García Márquez’s memoir takes its shape against the backdrop of cultural, political, and literary events in Colombia, spanning three decades and describing the landscape of the region between the 1920’s and the 1950’s. The memoir’s narrative is stunning in its ability to bring to life the sociocultural setting that gave birth to one of Colombia’s most beloved literary figures. Nevertheless, the book received strong criticism for its excessively lengthy and at times seemingly unnecessary expository passages.
Readers familiar with the author’s works of fiction will find in this memoir numerous clues to his inspirations for settings, characters, plots, and many of the fantastic elements apparent in his fictions. Many elements of the story serve to highlight the Colombian landscape in which García Márquez’s personal narrative, as well as so many of his other stories, take place. Along the way, the reader meets many of the true-to-life individuals that are the basis for many of García Márquez’s more colorful characters. He also recounts some of the lore handed down to him by the elders of his family—stories, folklore, and superstitions that provide the context for some of his stories’ plot lines.
García Márquez frequently pauses to mention the incidents and moments in which he realized his path to becoming a writer. The first chapter outlines an argument with his mother regarding his career that takes place when he is in his early twenties.
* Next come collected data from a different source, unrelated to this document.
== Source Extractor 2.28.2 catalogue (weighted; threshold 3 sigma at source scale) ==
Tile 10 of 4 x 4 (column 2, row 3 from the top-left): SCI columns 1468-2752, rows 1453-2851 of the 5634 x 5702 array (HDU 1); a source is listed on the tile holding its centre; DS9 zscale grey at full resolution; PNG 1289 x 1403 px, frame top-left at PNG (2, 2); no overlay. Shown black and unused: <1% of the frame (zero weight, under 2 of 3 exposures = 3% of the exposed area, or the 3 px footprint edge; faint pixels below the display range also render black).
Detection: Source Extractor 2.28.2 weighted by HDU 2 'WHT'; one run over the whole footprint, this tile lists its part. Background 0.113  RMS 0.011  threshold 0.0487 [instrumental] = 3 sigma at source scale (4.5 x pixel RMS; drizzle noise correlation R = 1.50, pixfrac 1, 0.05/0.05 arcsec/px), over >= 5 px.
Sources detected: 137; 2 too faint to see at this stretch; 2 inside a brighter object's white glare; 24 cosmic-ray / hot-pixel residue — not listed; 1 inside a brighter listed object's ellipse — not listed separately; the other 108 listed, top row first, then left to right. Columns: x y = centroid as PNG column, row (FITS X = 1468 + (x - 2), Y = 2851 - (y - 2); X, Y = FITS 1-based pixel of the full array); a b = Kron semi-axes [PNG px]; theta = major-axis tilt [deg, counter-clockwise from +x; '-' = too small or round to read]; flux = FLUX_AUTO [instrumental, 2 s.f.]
He makes clear to her his choice to become a writer, and throughout the rest of the book he justifies that decision through numerous anecdotes and tidbits of personal history. He describes the literary circles in which he made his first forays into authorship, and he mentions many established writers who were the inspiration for his own writing career—William Faulkner, James Joyce, and Joseph Conrad among them. His dedication to his personal journey toward becoming an author, journalist, and poet is an inspiration to budding writers of a later generation.
The memoir recounts many largely factual events and experiences that helped to shape García Márquez’s life and career. As a memoir and not a strict autobiography, the story at times veers toward the fantastic and unbelievable, with hyperbolized characters, odd coincidences, and some anecdotes that the author admits to having fabricated in his own memory. Though the tone of this work is inconsistent, drifting at times between the dryly accurate and the fantastically unbelievable, the work offers overall a literary window to the life of a literary man.
Review Sources
Booklist 100, no. 4 (October 15, 2003): 354.
Library Journal 128, no. 19 (November 15, 2003): 67.
New Statesman 132, no. 4665 (November 24, 2003): 49-50.
The New York Times, November 11, 2003, p. E1.
The New York Times Book Review, November 16, 2003, p. 8.
Publishers Weekly 249, no. 48 (December 9, 2002): 78.
Time 162, no. 20 (November 17, 2003): 140.
World Literature Today 77 (July-September, 2003): 75.